Two nights ago I decided to make some dip for the super bowl. I got the recipe from a woman who I worked with in college,
and while it is easily the unhealthiest concoction imaginable I was pining
hard to eat it. The dish requires several bricks of Velveeta cheese, some Bob Evans
Italian Sausage, a can of cream of mushroom soup, and a jar of salsa. After
browning the sausage the ingredients are put into a Crockpot as the onlookers
are forced to wait as the room fills with the smell of artificial goodness.
The
dip turned out to be as good as I remember it, but some simple science caused
the clean up to be a bit more difficult than I could’ve imagined. Taking a
Crockpot from a cold plug and heating it up too quickly led to a bottoming out
of the removable pot. It literally cracked in a perfectly symmetrical circle
where the bottom of the pot was hung an inch above the heat source. This caused
a sticky gooey mess that sealed the broken bottom in a burnt cheesy mixture
that resembled the aftermath of a bout of food poisoning than a dip that was
just eaten.
My
immediate reaction was to throw it away, but then I thought how ridiculous that
sounded. Why in the world would I throw away a Crockpot just because a
replaceable part broke? Surely I would be able to fix it with minimal effort? I
was actually upset that my thought process immediately went towards
replacement, a more expensive but easier option, than trying to use a little
ingenuity to fix it. After all, those types of problems happened every day in
Paraguay.
Then I started to realize that maybe my initial reaction was the only option. I was disturbed at the thought that maybe trying to figure out the name of the part of the specific brand and model of the Crockpot, finding a place that sold the part in a retail store or online, paying for it and waiting for the order to be filled would probably cost more than buying a new one. I reluctantly threw it away, and am not proud to say that the action bothered me all day.

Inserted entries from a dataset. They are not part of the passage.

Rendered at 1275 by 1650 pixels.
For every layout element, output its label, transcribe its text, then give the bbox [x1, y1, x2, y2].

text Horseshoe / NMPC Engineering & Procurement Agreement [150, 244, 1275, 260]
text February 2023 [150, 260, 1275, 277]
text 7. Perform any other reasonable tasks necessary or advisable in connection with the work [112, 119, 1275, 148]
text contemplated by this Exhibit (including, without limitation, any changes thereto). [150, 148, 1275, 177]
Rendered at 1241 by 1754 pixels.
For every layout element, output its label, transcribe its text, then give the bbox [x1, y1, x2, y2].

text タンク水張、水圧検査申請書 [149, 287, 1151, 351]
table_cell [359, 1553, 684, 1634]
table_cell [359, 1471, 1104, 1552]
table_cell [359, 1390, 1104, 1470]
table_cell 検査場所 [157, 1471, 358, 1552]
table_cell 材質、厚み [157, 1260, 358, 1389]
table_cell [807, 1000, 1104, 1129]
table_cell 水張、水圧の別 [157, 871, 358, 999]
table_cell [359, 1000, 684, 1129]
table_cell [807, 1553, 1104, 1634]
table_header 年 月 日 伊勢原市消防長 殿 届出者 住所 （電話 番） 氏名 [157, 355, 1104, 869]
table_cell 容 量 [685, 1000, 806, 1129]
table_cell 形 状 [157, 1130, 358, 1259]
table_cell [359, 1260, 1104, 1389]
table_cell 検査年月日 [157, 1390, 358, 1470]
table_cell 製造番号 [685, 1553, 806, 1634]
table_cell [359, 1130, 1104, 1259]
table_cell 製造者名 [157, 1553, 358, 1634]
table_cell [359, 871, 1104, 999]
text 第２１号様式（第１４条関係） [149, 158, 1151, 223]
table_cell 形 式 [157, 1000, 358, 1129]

Yesterday, my mom and I went to replace it. I agreed to pay for it because I broke it and
thought that the cost would have to be higher then when we bought the original.
We went to a department store, and started to browse around. I was shocked by
how many options existed. Some had full digital monitoring system that looked
more like a satellite than a kitchen appliance. Others were so technologically
complicated that the cost tripled the amount that my mom had bought the
original for. After spending about 10-minutes looking through the options an
employee offered to help us find one using their in-store computer registry. To
my absolute amazement we found the exact same Crockpot, with an additional
smaller Crockpot that could be shipped to our house in 5 days for $10 less than
the one my mother had purchased several years earlier!
I
couldn’t believe it. I kept thinking how is this possible? How often do people
buy Crockpots that justifies such a low price? Then I thought, well, I broke
one just because of a sudden 25-degree change in temperature, so this has to
happen all the time. The overall cost of the basic model is still low enough
where the is no room to even carry replacement parts for the thing even though
Crockpot technology hasn’t really changed at all since they were invented in
the 1970s. In fact, as we were leaving my mom said that my grandmother has two
that she has had for decades, and that when I move to my own place that I could
have one of them.
I’m
convinced that all the fancy Crockpots I saw for crazy amounts of money with
all sorts of digital gadgets on them probably aren’t as reliable as the
original models that only had an on and off switch. Despite all the
technological marvels that have occurred since the Crockpot was originally
invented the models seem to be designed to fail within a 5-year period even the
ones with all the bells and whistles. A Crockpot is a nice thing to have, and
my family uses them all the time. What I cannot get over is how something that
is so technically simple can be redesigned to look nicer, with improved
materials, and work worse 40 years after its invention. I just wish I could of
found a way to fix it for the same small effort it took to get a new one.